Kevin Arévalo
Kevin Arévalo

Reputation: 41

Paramiko session scope

I have some doubts about Paramiko. If I do the standard code found in internet:

ssh = paramiko.SSHClient()
ssh.set_missing_host_key_policy(paramiko.AutoAddPolicy())
ssh.connect(hostname='remote_host', username='...', password='...')
// TODO
ssh.close()

Let's say I have some kind of JDBC connector and I try to connect to a database placing the code below within the TODO section

ssh.connect(hostname='remote_host', username='...', password='...')
connector.connect(database_params...)
ssh.close()

My question is. In that case the client of the database server would be remote_host or my local machine where the Python script is being executed?

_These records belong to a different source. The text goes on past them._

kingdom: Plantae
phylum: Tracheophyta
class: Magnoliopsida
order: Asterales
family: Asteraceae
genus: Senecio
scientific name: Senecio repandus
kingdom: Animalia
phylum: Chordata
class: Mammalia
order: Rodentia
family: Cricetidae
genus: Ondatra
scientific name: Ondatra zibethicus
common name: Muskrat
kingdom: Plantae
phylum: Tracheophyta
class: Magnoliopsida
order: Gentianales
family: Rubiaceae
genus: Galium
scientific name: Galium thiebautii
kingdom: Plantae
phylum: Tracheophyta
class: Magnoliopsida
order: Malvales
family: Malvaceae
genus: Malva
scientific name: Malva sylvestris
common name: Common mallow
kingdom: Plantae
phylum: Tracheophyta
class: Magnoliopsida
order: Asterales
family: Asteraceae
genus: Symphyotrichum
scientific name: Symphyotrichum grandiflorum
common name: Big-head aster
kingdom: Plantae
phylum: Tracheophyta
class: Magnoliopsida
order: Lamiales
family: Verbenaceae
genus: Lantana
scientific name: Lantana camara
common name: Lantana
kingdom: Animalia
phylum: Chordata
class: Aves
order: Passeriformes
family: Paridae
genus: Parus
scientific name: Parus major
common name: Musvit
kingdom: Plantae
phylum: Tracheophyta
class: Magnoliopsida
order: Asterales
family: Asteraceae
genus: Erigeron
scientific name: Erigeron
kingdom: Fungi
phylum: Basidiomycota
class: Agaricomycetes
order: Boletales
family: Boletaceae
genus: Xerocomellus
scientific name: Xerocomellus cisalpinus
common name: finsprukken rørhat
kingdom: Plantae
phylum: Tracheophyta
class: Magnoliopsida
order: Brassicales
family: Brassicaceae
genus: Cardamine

Or the right way would be using sshtunnel? like so:

with open_tunnel(
    ('remote_host', '22'),
    ssh_username=...,
    ssh_password=...,
    remote_bind_address=('DB_ADDRESS', 'DB_PORT')
    local_bind_address=('SOME_IP', 'SOME_PORT')
) as server:
    connector.connect(db_host='SOME_IP', db_port='SOME_PORT', ...)

Is there any difference between those two approaches?
Thanks in advance.

Upvotes: 0

Views: 344

Answers (1)

Martin Prikryl
Martin Prikryl

Reputation: 202504

Opening SSH connection using Paramiko or any other way, has no effect whatsoever on your database connection, nor any other connections, nor a file access, nor command execution. So your first code has no chance of doing, what you want.

Everything you want to do via the SSH connection, you need to do via the Paramiko API.

And that's what open_tunnel does, internally.

For an equivalent standalone code, see forward_tunnel function in Paramiko forward.py demo.